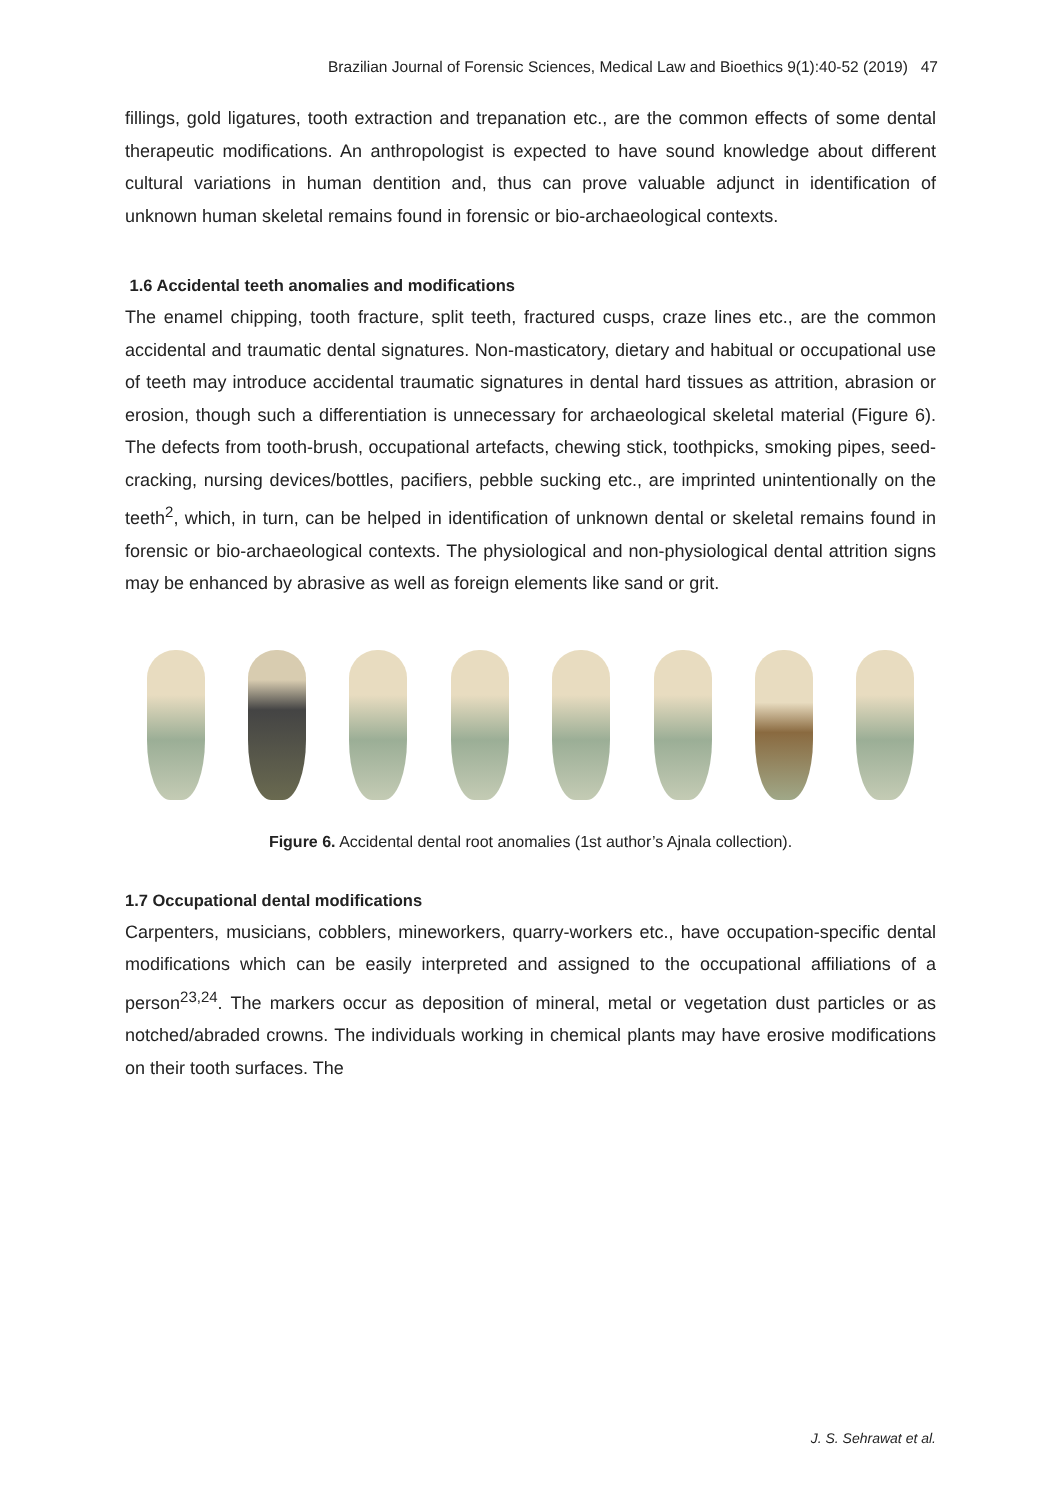Brazilian Journal of Forensic Sciences, Medical Law and Bioethics 9(1):40-52 (2019) 47
fillings, gold ligatures, tooth extraction and trepanation etc., are the common effects of some dental therapeutic modifications. An anthropologist is expected to have sound knowledge about different cultural variations in human dentition and, thus can prove valuable adjunct in identification of unknown human skeletal remains found in forensic or bio-archaeological contexts.
1.6 Accidental teeth anomalies and modifications
The enamel chipping, tooth fracture, split teeth, fractured cusps, craze lines etc., are the common accidental and traumatic dental signatures. Non-masticatory, dietary and habitual or occupational use of teeth may introduce accidental traumatic signatures in dental hard tissues as attrition, abrasion or erosion, though such a differentiation is unnecessary for archaeological skeletal material (Figure 6). The defects from tooth-brush, occupational artefacts, chewing stick, toothpicks, smoking pipes, seed-cracking, nursing devices/bottles, pacifiers, pebble sucking etc., are imprinted unintentionally on the teeth<sup>2</sup>, which, in turn, can be helped in identification of unknown dental or skeletal remains found in forensic or bio-archaeological contexts. The physiological and non-physiological dental attrition signs may be enhanced by abrasive as well as foreign elements like sand or grit.
Figure 6. Accidental dental root anomalies (1st author’s Ajnala collection).
1.7 Occupational dental modifications
Carpenters, musicians, cobblers, mineworkers, quarry-workers etc., have occupation-specific dental modifications which can be easily interpreted and assigned to the occupational affiliations of a person<sup>23,24</sup>. The markers occur as deposition of mineral, metal or vegetation dust particles or as notched/abraded crowns. The individuals working in chemical plants may have erosive modifications on their tooth surfaces. The
J. S. Sehrawat et al.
+ + + + + + +
Your answer is the line containing "1.7 Occupational dental modifications" plus every line after it through the end of the entries, given again exactly and alone.

* [Reply]:
1.7 Occupational dental modifications
Carpenters, musicians, cobblers, mineworkers, quarry-workers etc., have occupation-specific dental modifications which can be easily interpreted and assigned to the occupational affiliations of a person<sup>23,24</sup>. The markers occur as deposition of mineral, metal or vegetation dust particles or as notched/abraded crowns. The individuals working in chemical plants may have erosive modifications on their tooth surfaces. The
J. S. Sehrawat et al.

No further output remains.